Wiesenthal pointed out that this has been the case in recent Netflix content deals for Mad Men and the like, which he said were struck "for premium prices."

Bewkes echoed that notion."It is clear that the value of professionally produced content is going up and steadily going up," he said.

And the success of hit content gets magnified by technology, he also reaffirmed a comment he had made before.

After all, technology enables more powerful search and distribution opportunities for content. And social networks amplify the value of any hit show and hit movie, Bewkes said.

The industry top executives also agreed that Comcast's recent acquisition of a majority stake in NBCUniversal was a sign of confidence in the outlook for content companies. "It's a bet on content," said Bewkes. And Moonves lauded Comcast for having "foresight" and managing businesses well.

Wiesenthal reiterated that Sony benefits from owning consumer electronics, a commoditized business, and content. Putting joint venture 3D cable network 3net on Sony TV sets at electronics stores, for example, "gives us a real edge over our competition," he said. 

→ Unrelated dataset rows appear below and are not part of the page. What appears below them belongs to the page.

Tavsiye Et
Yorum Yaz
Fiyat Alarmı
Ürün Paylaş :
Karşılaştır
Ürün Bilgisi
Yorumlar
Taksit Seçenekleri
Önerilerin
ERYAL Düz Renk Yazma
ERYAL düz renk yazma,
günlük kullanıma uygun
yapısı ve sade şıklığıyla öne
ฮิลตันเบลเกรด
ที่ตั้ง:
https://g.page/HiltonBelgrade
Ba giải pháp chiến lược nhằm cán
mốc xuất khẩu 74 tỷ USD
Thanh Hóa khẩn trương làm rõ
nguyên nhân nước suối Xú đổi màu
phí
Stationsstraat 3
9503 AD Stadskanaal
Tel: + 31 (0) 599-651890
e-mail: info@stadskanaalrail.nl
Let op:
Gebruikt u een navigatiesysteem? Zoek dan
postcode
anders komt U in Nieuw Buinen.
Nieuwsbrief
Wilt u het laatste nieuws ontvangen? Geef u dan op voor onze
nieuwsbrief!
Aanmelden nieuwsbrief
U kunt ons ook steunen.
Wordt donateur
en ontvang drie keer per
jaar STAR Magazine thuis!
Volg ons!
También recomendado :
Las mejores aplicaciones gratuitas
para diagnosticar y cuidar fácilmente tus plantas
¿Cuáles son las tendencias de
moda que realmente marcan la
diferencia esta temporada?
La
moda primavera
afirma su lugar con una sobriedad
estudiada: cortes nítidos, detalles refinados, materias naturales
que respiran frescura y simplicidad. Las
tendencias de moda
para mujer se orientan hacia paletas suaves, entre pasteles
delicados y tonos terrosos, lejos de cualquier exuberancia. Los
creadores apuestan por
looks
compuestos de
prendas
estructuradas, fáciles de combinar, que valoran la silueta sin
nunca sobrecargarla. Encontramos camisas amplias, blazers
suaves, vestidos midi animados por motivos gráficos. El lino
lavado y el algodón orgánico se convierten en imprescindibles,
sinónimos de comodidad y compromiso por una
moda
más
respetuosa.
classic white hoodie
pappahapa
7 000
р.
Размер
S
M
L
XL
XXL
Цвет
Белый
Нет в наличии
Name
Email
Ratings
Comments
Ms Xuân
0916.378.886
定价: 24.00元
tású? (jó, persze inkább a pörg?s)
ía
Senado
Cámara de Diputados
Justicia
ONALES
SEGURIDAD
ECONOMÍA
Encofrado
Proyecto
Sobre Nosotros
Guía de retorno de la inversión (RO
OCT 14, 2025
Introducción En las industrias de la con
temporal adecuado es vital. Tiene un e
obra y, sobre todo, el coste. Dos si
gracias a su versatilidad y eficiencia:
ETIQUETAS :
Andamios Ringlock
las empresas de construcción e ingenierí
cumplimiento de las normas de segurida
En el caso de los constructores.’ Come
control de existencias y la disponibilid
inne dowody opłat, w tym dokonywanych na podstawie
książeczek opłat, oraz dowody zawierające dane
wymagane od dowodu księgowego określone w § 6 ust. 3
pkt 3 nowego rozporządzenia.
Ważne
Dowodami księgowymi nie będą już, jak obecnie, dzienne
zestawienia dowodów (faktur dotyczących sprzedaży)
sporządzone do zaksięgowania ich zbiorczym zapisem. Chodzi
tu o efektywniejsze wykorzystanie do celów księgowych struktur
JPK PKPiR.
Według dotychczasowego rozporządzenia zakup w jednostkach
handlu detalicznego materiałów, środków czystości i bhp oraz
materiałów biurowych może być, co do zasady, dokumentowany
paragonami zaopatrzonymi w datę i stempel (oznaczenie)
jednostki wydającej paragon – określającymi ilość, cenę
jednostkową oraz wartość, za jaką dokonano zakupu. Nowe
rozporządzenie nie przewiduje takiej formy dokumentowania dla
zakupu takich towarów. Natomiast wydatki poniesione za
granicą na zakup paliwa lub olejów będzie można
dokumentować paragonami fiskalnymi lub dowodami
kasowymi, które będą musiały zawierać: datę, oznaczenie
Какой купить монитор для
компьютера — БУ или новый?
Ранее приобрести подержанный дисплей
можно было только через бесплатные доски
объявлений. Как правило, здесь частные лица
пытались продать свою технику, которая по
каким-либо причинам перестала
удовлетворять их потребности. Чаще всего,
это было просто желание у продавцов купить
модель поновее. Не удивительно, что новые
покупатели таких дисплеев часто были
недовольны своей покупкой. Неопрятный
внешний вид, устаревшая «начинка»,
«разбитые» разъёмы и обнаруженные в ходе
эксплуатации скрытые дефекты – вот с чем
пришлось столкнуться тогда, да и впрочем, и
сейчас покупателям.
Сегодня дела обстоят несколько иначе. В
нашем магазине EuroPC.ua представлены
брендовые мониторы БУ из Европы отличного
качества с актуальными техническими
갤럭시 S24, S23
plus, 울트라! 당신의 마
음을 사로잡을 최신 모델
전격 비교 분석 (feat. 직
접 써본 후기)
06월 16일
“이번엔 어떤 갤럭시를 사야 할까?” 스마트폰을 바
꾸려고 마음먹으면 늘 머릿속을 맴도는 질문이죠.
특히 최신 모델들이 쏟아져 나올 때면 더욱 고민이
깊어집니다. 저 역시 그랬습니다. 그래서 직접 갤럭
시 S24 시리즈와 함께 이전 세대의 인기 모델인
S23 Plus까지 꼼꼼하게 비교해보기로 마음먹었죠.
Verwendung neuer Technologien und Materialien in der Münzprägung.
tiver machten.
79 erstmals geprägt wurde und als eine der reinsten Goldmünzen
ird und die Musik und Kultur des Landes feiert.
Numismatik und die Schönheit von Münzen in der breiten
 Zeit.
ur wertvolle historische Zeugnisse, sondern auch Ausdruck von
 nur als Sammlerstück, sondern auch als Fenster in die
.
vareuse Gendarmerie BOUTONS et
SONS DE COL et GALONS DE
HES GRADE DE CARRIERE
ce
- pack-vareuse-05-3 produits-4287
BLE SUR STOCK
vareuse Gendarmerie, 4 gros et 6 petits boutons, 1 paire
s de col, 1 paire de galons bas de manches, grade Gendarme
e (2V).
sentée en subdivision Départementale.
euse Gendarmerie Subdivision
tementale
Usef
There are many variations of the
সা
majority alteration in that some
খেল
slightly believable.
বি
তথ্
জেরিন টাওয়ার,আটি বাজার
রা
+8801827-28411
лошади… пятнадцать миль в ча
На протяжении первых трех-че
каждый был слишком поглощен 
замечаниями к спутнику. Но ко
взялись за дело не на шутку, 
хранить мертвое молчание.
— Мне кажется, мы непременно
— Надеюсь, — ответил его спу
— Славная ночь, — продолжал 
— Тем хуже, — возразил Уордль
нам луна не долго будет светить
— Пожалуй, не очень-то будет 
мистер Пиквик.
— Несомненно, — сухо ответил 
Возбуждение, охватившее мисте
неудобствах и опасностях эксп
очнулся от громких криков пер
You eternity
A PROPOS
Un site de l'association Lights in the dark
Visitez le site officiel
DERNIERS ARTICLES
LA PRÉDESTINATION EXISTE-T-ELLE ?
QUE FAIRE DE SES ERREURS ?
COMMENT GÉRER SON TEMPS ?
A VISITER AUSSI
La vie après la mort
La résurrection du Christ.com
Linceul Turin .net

Among the other topics discussed by the mogul panel on Wednesday: piracy, DVRs and their effects on advertisers and media firms, growing retransmission fee payments to broadcasters (Moonves said CBS Corp. is on track to at least hit its retrans revenue target, which may actually turn out to be conservative) and cloud-based content access digital lockers (Wiesenthal said consumers have been moving from a focus on content ownership to access, and "how do you add value to ownership" is a key challenge for music and film companies).

The Jefferies conference was for a business and finance audience. Bewkes and Moonves weren't asked about the future of Two and a Half Men, which airs on CBS and is produced by TW's Warner Bros. TV studio.